Both of my professors stressed composition, and we spent a great deal of time critiquing famous photographs, paintings, and each other class work. When I break a composition rule, I’m well aware of what I’m doing and why I’m doing it. Black and white images vs. color images can provide quite an discussion. Some of my best color photographs would also make excellent black and white prints while others depend on the colors within to support their composition and strength. I always like something Cole Weston said in defending his taking color photographs – Well, we see in color, don’t we? (or words to that effect). As with any photographer, the more pictures you take, the better the work becomes. It is not only technically better, but the person is able to see photographs all around them even in some mundane situations. Many people, including myself, develop “a style” in their work as they mature. My style will become more evident my blog as I start showing my later photographs

In my second year of college that I got a summer job in Yosemite working for the concessionaire (see earlier in my blog). Suddenly, I was in the other home of Ansel Adams and surrounded by the same beauty of the Sierra Nevada where many of his famous photographs were taken. Actually when I look back, I am amazed how few black and white photographs I took while I was there, but that was partly controlled on whether I had a darkroom available when I got back home to do the processing. I did collect some of the necessary equipment, but could never quite get setup with a “bathroom – over the tub” darkroom. Later in the parks, I was limited to the two areas, Carlsbad Caverns and Death Valley (1970 to 1972), which had a darkroom as part of the NPS facilities which I could use. Many of the parks owned a Crown Graphic 4x5 cameras (which didn’t require using a tripod), and because of my past experience, I usually became the unofficial official photographer for the area.

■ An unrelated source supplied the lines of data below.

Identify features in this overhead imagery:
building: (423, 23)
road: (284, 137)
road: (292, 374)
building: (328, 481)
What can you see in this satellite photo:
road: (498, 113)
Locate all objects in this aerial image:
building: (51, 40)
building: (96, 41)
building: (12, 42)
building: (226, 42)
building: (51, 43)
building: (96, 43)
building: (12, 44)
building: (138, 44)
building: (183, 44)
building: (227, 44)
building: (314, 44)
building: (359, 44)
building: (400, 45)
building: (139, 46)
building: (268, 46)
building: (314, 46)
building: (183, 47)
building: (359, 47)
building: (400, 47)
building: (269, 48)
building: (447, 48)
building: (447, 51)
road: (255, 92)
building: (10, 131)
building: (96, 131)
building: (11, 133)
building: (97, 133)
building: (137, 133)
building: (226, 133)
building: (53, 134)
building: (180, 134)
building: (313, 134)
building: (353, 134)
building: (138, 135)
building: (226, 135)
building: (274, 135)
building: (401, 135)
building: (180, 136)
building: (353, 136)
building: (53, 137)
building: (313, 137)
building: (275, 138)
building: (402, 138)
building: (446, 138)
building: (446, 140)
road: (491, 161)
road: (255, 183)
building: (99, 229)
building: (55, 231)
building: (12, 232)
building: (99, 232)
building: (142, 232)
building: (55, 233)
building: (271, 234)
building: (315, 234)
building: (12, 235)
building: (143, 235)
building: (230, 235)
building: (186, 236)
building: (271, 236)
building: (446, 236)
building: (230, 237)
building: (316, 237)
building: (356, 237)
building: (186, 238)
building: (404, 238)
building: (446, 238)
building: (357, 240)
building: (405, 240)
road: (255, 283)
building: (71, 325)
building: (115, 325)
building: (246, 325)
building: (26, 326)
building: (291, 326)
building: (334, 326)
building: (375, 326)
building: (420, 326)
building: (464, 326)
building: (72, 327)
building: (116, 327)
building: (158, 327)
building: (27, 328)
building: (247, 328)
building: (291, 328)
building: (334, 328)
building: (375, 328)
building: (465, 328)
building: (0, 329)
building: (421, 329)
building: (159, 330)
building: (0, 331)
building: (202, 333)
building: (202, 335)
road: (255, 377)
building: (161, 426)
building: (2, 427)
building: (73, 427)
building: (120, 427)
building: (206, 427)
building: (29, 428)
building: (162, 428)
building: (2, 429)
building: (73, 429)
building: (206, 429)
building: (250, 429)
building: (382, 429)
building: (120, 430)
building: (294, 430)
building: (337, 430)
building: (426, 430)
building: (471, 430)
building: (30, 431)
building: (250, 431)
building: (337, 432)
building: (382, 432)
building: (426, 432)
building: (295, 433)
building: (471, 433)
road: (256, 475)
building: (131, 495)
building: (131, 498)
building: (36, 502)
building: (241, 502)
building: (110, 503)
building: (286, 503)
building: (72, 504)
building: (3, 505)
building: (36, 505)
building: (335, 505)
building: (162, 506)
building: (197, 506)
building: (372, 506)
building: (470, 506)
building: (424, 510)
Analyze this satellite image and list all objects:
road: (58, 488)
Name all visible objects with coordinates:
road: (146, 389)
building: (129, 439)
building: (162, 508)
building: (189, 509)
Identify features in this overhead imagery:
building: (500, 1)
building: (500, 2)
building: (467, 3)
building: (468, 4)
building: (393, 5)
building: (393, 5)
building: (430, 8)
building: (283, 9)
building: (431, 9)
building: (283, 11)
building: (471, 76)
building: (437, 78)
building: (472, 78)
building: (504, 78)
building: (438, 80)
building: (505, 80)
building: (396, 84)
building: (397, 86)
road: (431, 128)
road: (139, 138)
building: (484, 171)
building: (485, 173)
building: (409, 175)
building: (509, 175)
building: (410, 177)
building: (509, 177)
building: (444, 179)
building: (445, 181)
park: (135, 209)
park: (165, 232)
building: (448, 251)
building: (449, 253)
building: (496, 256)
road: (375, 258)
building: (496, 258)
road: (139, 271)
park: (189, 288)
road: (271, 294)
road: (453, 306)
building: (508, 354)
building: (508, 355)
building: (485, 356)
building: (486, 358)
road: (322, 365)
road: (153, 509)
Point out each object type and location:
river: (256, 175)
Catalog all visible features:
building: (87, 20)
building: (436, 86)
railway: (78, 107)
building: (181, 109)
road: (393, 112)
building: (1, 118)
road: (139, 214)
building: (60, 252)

In the mid-1960’s, some mail-in labs appeared that would process and print black and white film, and by that time I had moved totally to the use of 35mm cameras for both black and white film and color slides. Mail-in for color print film processing was also available, but was still quite expensive compared to the other two films. Until I switched to digital cameras in 2002, I always had two 35mm cameras. My real workhouse which I bought while at Cape Cod (1972 to 1976) was a Pentax MX single lens reflex along with a couple of zoom lens. I also had a Minox 35ML fixed focal length camera.

While at Harper’s Ferry (1964 to 1967), I had decided I didn’t like the way of showing my photos to others via the old routine of setting up a screen and projector, and giving a “slide talk”. Instead, I started making up large format Gibson scrapbooks (14” x 12” x 3”) with my prints which I could set on a guest’s lap, along with a good stiff drink, and let them see my pictures at their leisure. So far, I have 41 volumes in my scrapbook series – a visual diary! What has really surprised me in putting together this blog using primarily old slides is that I was even taking slides in addition to color print film all the way thru my time at Point Reyes (1976 to 1983).

In the spring of 2002, I started the switch to digital. It wasn’t long before I gave up film altogether, and sold my old film cameras and lens. After going through several digital cameras as they rapidly improved, I currently use a Fujifilm S-9000 super zoom, and a Canon G10. And what a delight it is to work in a “lightroom” rather than a darkroom. I use Paint Shop Pro X2U for my photo editing, and obtain terrific results even when the initial exposure was less than perfect.

Now Jerry, regarding my "best" photographs – many of the slides shown on my blog were my "best" at the time. If you (and others) click here, I’ll feature some of the photographs that I've taken in the past few years that are now my current best. Thank for asking!


Swan Man said...

What a great story! Bravo, and 'encore' please!

Tom Swan said...

Thanks Swan Man. You'll keep me inspired for more "war" stories!